In spite of my heroic efforts—dragging myself to work on labor day, an achievement that required forsaking a morsel of socialist integrity—my attempts at setting up another overnight run of the FIB were thwarted by a “suppressor below limit” warning, which made obtaining any sort FIB image an impossibility. Thereby rendering the whole exercise impossible from the get-go. The upside was that I regained my labor day, the downside that I have nothing new to report from the FIB.
This morning I bit the bullet and finally replied to Dave’s email, meanwhile a week old, apologizing profusely for any offense I may have caused in my request of the full Neptune database, and proffering up my effusive thanks for the file he did provide. I’ll discuss the situation with Andy in our next meeting (perhaps Friday?) and see what he says, besides of course trying to decipher whatever runes constitute Dave’s reply.
I decided to return to Friday’s question of the three-timer statistic, which turned out so differently than I had expected. Did I do something wrong with it? I thought I might compare my curve to what’s in the Rabosky paper, but in his supplements, the only thing he shows is the sampling probability for each of the subsampling exercises (rather than the overall sampling probability, as I have calculated, for the raw data).
If I didn’t do anything wrong, then the huge differences between the curves in my three-timer graph and the SIB/RT graph must lie in one- and two-timers, which I think is the only difference between the two counts. However, this difference would inflate the total diversity considered in SIB/RT and make the relative difference (between SIB and RT, analogous to the difference between 3T and 3T+PT) smaller… so, at the end of the day, the SIB/RT ratio should be higher than the 3T/(3T+PT) ratio. Which it isn’t! It’s lower, and a lot more variable. That variability I don’t think I can attribute to one- and two-timers, because any addition of those entities to the SIB count will also show up in the RT count, and vice versa.
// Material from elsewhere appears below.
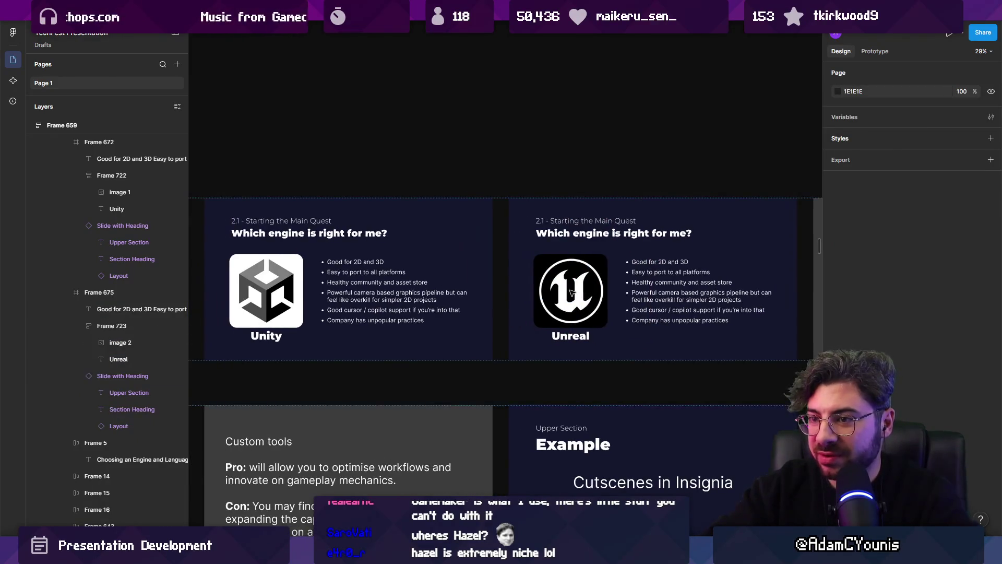
pyautogui.click(571, 292)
Perhaps the way to tackle the question of whether the algorithm is actually doing what it’s supposed to do, I’m best off doing what I did with the SIB/RT algorithm: make sure the 3T and PT are being calculated properly by adding lines to the function to return those values along with the final %age. Did this, and couldn’t find much of anything out of the ordinary that would suggest something was going horridly wrong. The only low %ages are in time bins 47 and 48 (32% and 3%, respectively), everything else is above 70%. Unlike in the SIB/RT calculation. Here’s another view of the graph (same as last post’s), but with the x-axis expanded:
Don’t know what to do beyond this. It is what it is, report to Andy, move on? One final thing I could do, I suppose, is correct for the edge effects by comparing the focal bin to the adjacent time bins only, rather than comparing to everything before and everything after. Here’s the outcome (not much different, as is plainly clear):
Again, “preservation” (or “sampling probability”, as I think Alroy calls it) is pretty steady at between 95-100%, with some dips in the Eocene, and a little one in the early Miocene (which doesn’t show up in the long-range three-timer plot above, presumably because the missing taxa in the bins adjacent to the ~22 Ma time bin with the low %age are present elsewhere in the data set, from whence they can be ranged through).
The siren howled a little earlier this afternoon, in recognition of Beaudry’s imminent departure. It’ll be a tough start to the working day tomorrow knowing my DSA buddy is an ocean away. For today, I’m calling it quits.